Но существуют и более благожелательные отзывы о наследнике. «Из достоверных источников известно, — вспоминал позднее С. Ю. Витте, — что, когда цесаревич Николай был безнадёжно болен (о чём он сам знал), на восклицание одного из приближённых к нему: «Что будет, если что-нибудь с вами случится? Кто будет править Россией? Ведь ваш брат Александр к этому совсем не подготовлен»! — он сказал: «Вы моего брата, Александра, не знаете: у него сердце и характер вполне заменяют и даже выше всех других способностей, которые человеку могут быть привиты».

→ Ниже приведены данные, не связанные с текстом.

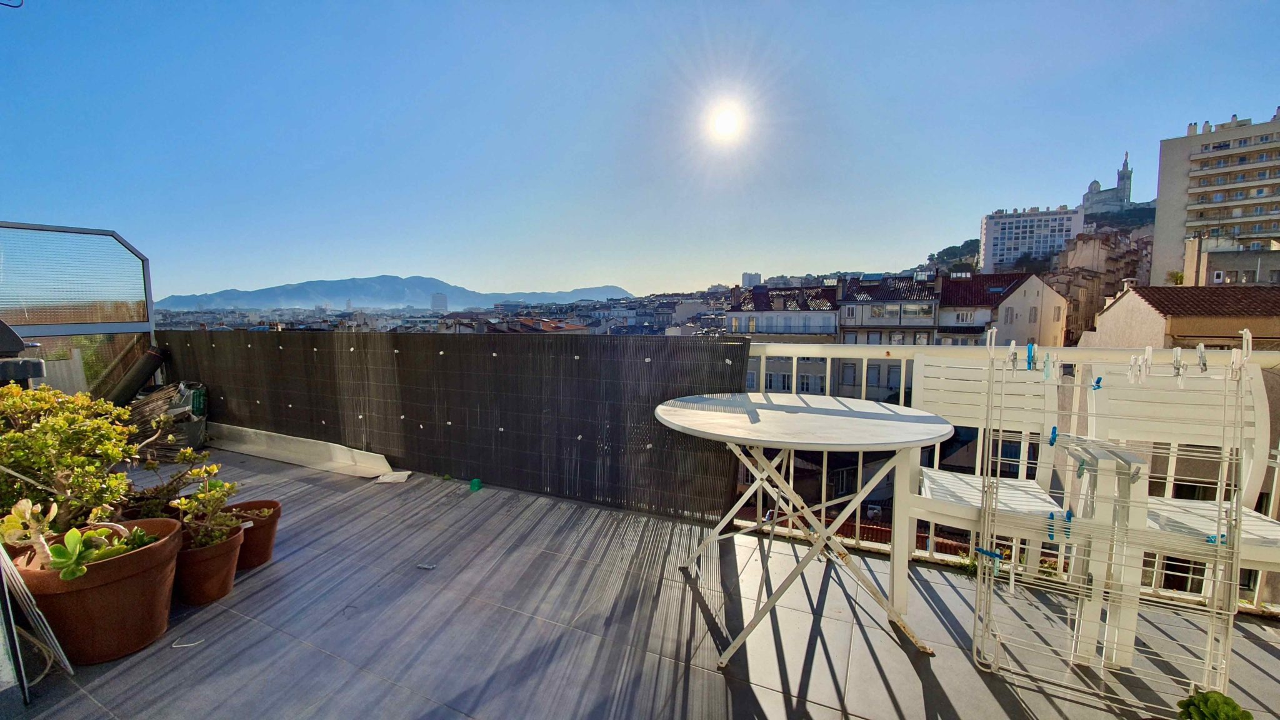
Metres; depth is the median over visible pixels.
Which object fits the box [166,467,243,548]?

По свидетельству современников, у Александра Александровича было немало привлекательных черт. Он был предельно честен, правдолюбив, бескорыстен, самостоятелен в своих мнениях, добродушен, благожелателен, откровенен. Одним из определяющих начал его жизни было сознание долга, высокое чувство ответственности. Он любил выслушивать и уважать мнение людей, но презирал угодливость и фразёрство, сплетни и клевету. В то же время он был несколько угловат, застенчив, резковат. Безусловно, новый престолонаследник был менее талантлив и менее подготовлен, нежели его предшественник, старший брат. Как отмечает в своих воспоминаниях В. П. Мещерский, личность Александра Александровича «сложилась за последние годы под сенью, так сказать, и под влиянием духовного мира его старшего брата… Они жили эти последние годы, что называется, душа в душу… И это не было слепое подчинение младшего брата старшему, совсем нет, это был взаимный обмен и мыслями, и чувствами, и впечатлениями, при котором один дополнял другого. Дружба эта была объединением двух совсем различных и притом самостоятельных существ. В старшем брате не было никаких элементов философии; напротив своим чутким и восприимчивым ко всем оттенкам окружающего его мира, своим тонким и проницательным умом, понимавшим сразу намёки на мысль, он всецело воспринимал и влияние на себя жизни или считался с нею и признавал её силу; младший брат потому и представлялся философом, что, наоборот, он не подчинялся, так сказать, силе окружавшей его жизни, не моделировал себя по ней, не дорожил никаким on dit («говорят») и крупными и цельными, так сказать, штрихами выражал свой образ мыслей и свой духовный мир, минуя те оттенки и утончённости, которые в личности старшего брата играли свою роль и имели своё значение. Первый был художник мысли, второй был её философ своей собственной школы; и чтобы конкретнее выразить это различие, я бы сравнил первого с искусным столяром, а второго с плотником с верным взглядом и с верною рукою» (186, с. 225—226).